Invisible Women: Exposing Data Bias in a World Designed for Men
- Cover of the first edition
- Author: Caroline Criado Perez
- Language: English
- Publisher: Chatto & Windus
- Publication date: 2019
- Publication place: Great Britain

= Invisible Women: Exposing Data Bias in a World Designed for Men =

2019 book by Caroline Criado Perez

Invisible Women: Exposing Data Bias in a World Designed for Men is a 2019 book by British feminist author Caroline Criado Perez. The book describes the adverse effects on women caused by gender bias in big data collection.

==Reception==
The book received both the Royal Society Insight Investment Science Book Prize and the Financial Times and McKinsey Business Book of the Year Award in 2019. It has on the whole been welcomed and positively reviewed in major publications.

This book is described by Cordelia Fine and Victor Sojo in The Lancet as providing "several fascinating case studies—from domains as varied as medicine, occupational health and safety, transport, technology, politics, and disaster relief".

Carol Tavris reviewed it for Skeptical Inquirer Magazine, stating that the "theoretical underpinning of this book is not new; every generation of feminist scholars rediscovers Simone de Beauvoir's 1949 observations that women are the second sex", referring to the French philosopher's book.

——

Complete the following
[1] Reproduce the passage from the article on Invisible Women that opens with the words "2019 book by Caroline" and closes with "big data collection.", switching "adverse" to "harmful".
[2] According to the article on Invisible Women, which two awards did the book receive in 2019?
[3] Write the next part of the article on Invisible Women, picking up after its final sentence.

Entries provided

——

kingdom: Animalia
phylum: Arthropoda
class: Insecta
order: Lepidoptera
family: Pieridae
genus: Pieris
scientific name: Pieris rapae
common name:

——

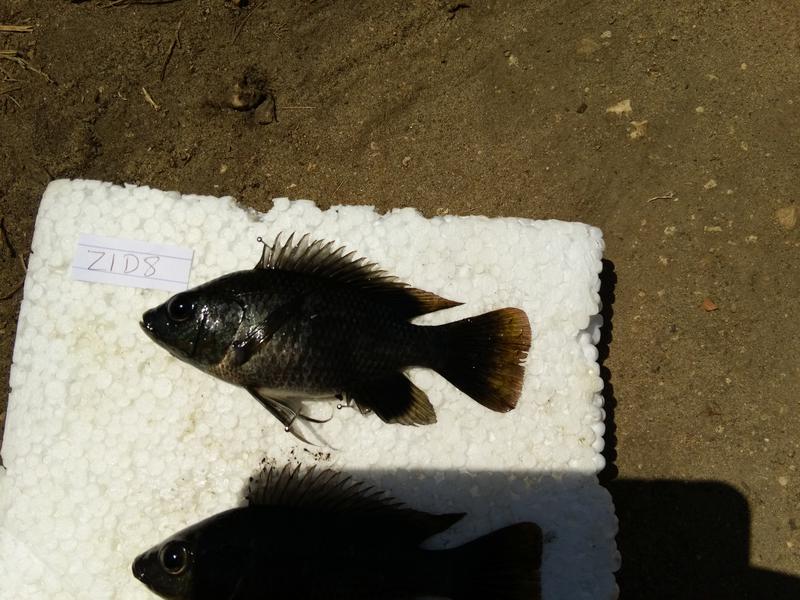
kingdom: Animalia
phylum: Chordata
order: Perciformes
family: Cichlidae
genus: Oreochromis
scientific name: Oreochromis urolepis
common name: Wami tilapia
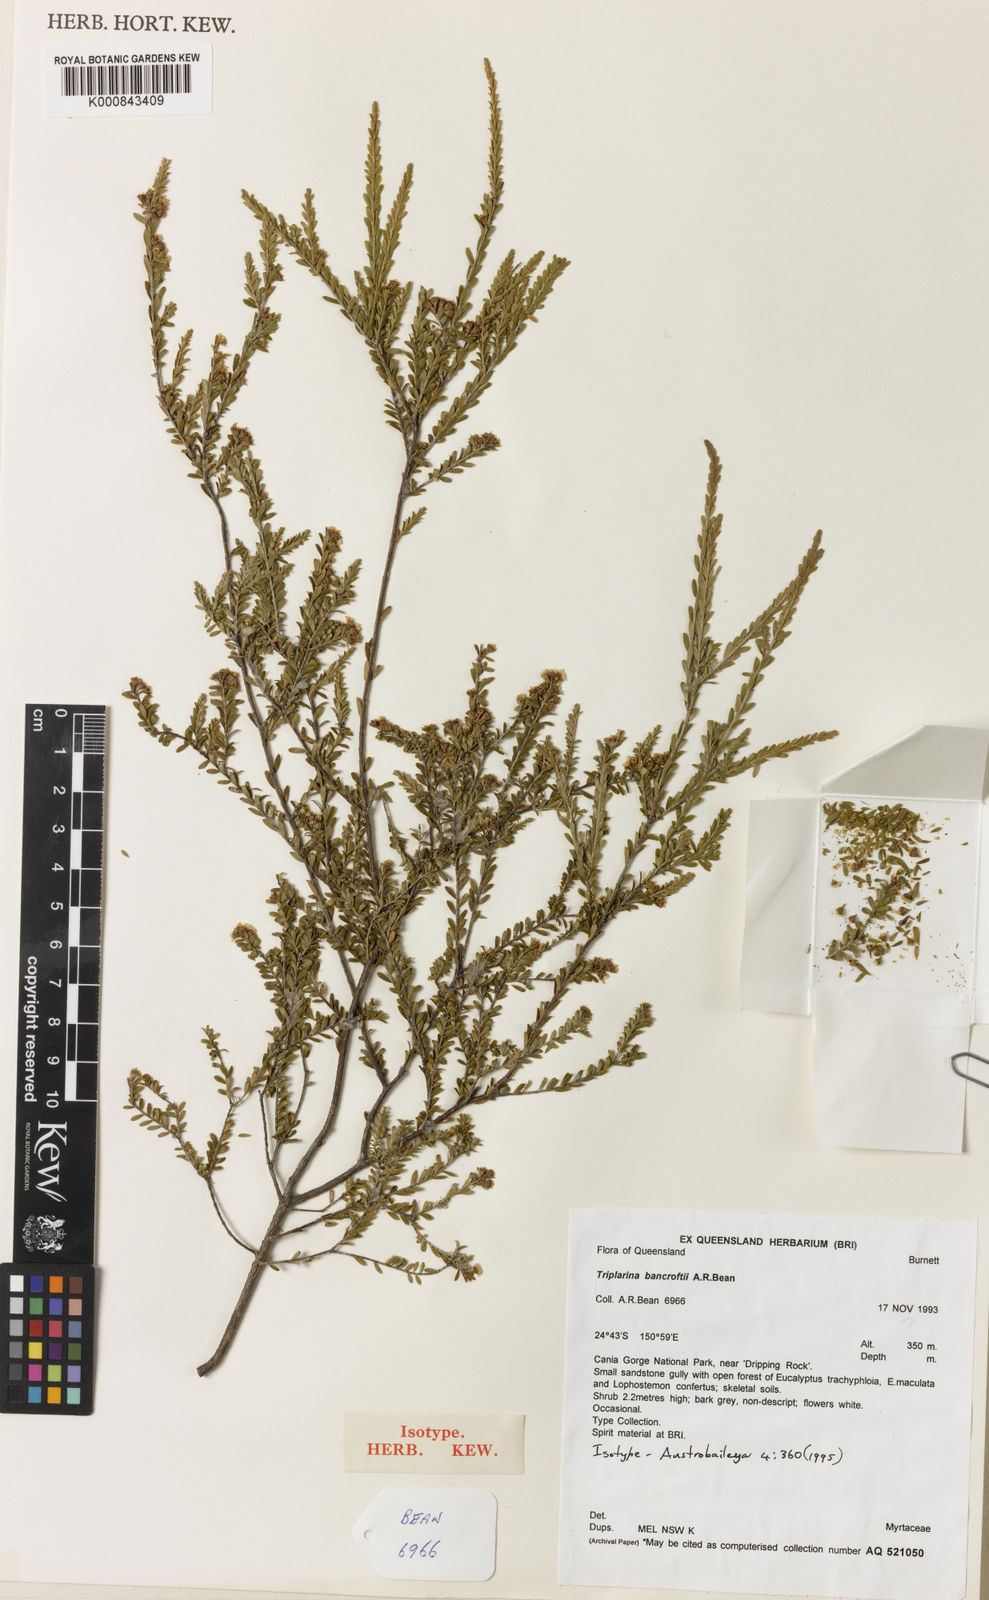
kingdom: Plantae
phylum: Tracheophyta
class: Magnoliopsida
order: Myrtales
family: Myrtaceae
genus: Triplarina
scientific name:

——

Outputs by task
[1]
2019 book by Caroline Criado Perez

Invisible Women: Exposing Data Bias in a World Designed for Men is a 2019 book by British feminist author Caroline Criado Perez. The book describes the harmful effects on women caused by gender bias in big data collection.

[2] The Royal Society Insight Investment Science Book Prize and the Financial Times and McKinsey Business Book of the Year Award.

[3]
Angela Saini reviewed it in The Guardian, calling it "a dossier on gender inequality that demands urgent action." The book makes clear, she writes that "women aren't a minority. They are the majority. They are absolutely everywhere and always have been. Yet as Criado Perez shows, women must live in a society built around men. From a lack of streetlights to allow us to feel safe, to an absence of workplace childcare facilities, almost everything seems to have been designed for the average white working man and the average stay-at-home white woman. Her answer is to think again, to collect more data, study that data, and ask women what they want." Still, writes Saini, for all the data that Criado Perez presents, "What should worry us more than the data gap, then, is that huge and seemingly intractable don't-give-a-damn gap."

In an article for Literary Review magazine titled 'Female Unfriendly', feminist author Joan Smith, lauds the book as essential reading, at least for those to whom Criado Perez's findings will be news. "This book, which demonstrates the bias men enjoy in both familiar (to me at least) and less obvious scenarios, sets the record straight. I knew, for instance, that women fare worse after heart attacks because they present with different symptoms from men; Criado Perez cites research showing that women are 50 per cent more likely to be misdiagnosed because they tend not to have the classic 'Hollywood heart attack', which begins with chest and left-arm pains. But I didn't realise that women are also more likely to suffer serious injuries in a car crash because crash test dummies have traditionally been designed to reflect the 'average' male body." Smith concludes that "The cumulative effect of all this evidence is devastating, even if it confirms what most women already know."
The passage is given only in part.